Komo’s shoulder length, straight black hair blew in the gentle evening breeze, a breeze filled with the tangy scent of ripe tika fruit and carrying a hint of kyototi tree sap. The land around them glowed a deep orange. It was a beautiful day to be alive.

She stopped two meters from the man; just enough space for two swords to play in.

Her opponent’s sword was a falchion, a single-handed, single-edge blade curved at the tip. It appeared well maintained, its edge sharp and its side polished, easily reflecting the light of the sun. Falchions were a popular weapon amongst the provinces that supported isolationism. 

The man stood in a solid stance, but the sword hung at his side.

Komo’s blade was long, extending from guard to tip in a gentle curve, and had a hilt meant for two hands. The blade was well cared for, its edge splitting sunlight. Hers was a weapon used by the provinces that supported change. 

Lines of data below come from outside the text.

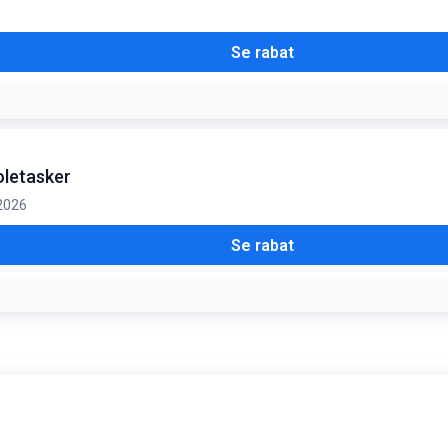
Se rabat
koletasker
 2026
Se rabat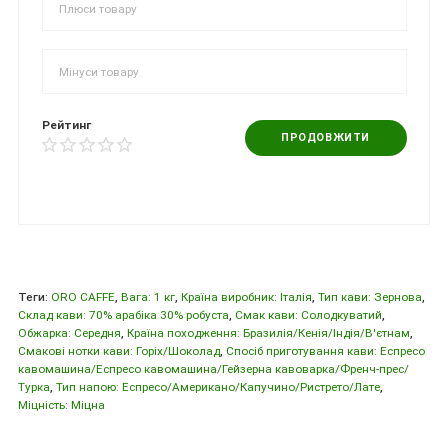
Рейтинг
ПРОДОВЖИТИ
Теги:
ORO CAFFE
,
Вага: 1 кг
,
Країна виробник: Iталiя
,
Тип кави: Зернова
,
Склад кави: 70% aрабіка 30% pобуста
,
Смак кави: Солодкуватий
,
Обжарка: Середня
,
Країна походження: Бразилія/Кенія/Індія/В'єтнам
,
Смакові нотки кави: Горіх/Шоколад
,
Спосіб приготування кави: Еспресо
кавомашина/Еспресо кавомашина/Гейзерна кавоварка/Френч-прес/
Турка
,
Тип напою: Еспресо/Американо/Капучино/Ристрето/Лате
,
Міцність: Міцна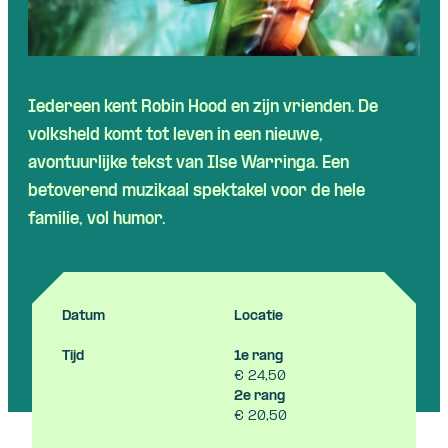
Iedereen kent Robin Hood en zijn vrienden. De
volksheld komt tot leven in een nieuwe,
avontuurlijke tekst van Ilse Warringa. Een
betoverend muzikaal spektakel voor de hele
familie, vol humor.
Datum
Locatie
Tijd
1e rang
€ 24,50
2e rang
€ 20,50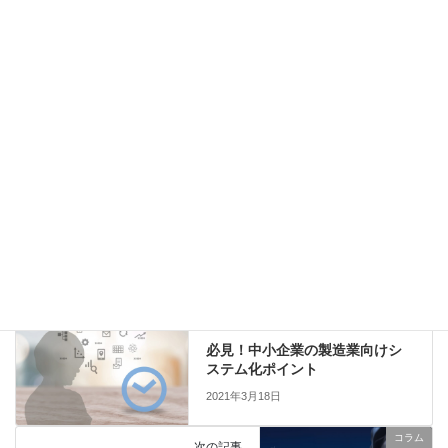
令和７年度 岸和田市のデジタル化のための補助金～「がんば
る岸和田」企業経営支援事業補助金（区分：デジタル化促進）
～
2023年5月9日
岸和田市で新設備の固定資産税を2分の1にする方法～先端設備
等導入計画～
2023年3月12日
コラム
カテゴリー
岸和田
中小企業共通EDI
タグ
コラム
前の記事
必見！中小企業の製造業向けシ
ステム化ポイント
2021年3月18日
コラム
次の記事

Komo gripped the sword delicately in both hands and held it in front of her in a basic ready stance.

They studied one another. The breeze blew around them, rustling the tall grasses and tree branches; the sunlight continued to fade; no one from the caravan spoke or moved, not even the klurggs. 

The man squinted. He shifted his stance, standing side face towards Komo, and held the blade parallel to the ground, pointing the tip at her. A defensive stance.

Komo breathed in. She shifted her stance, turning her torso forty-five degrees away from the man, and dropping the blade to her side, pointing it backwards towards the ground. An open stance, vulnerable yet powerful.

The man took a step towards her, then waited. 

Komo also took a step.

Tension pressed against Komo’s back while relief tried to pull her forward.

Komo kept her feet where they were, but she brought her sword above her head and to the side, the edge of the blade facing the sky and curving down to point at her opponent. Less vulnerable, but more difficult to transition.

The man mirrored her feet positioning and held the blade to the side. Wide open, vulnerable to the point of recklessness.

Komo narrowed her eyes

The man breathed in.

Komo returned to the ready stance.

The man turned and brought the sword across his chest, holding it above his shoulders.

The wind ceased.

The man pushed off with his back foot, lunging at Komo, his blade slicing downwards at an angle. 

Komo shifted to the right, dropping her blade to the left and pointing it backward, edge side pointed outwards. The falchion cut through the air past Komo’s head, shearing off strands of hair and nicking her shoulder. She slashed upwards with her sword, cutting across the man’s belly and across his chest and skidding across the collarbone before ending in open air. 

The man’s momentum drove him to stumble past her. 

Komo remained in the end position of her strike, small droplets of blood dripping from the blade and a trickle of blood trailing from her shoulder.

Behind her, metal clattered to dirt, followed by a heavy thud.

* * *

Sun nearly below the horizon, the merchant caravan continued down the road towards Yatto, led by Komo who wore a sword at her waist, a warm cloak on her back, and a shallow bowl hat on her head.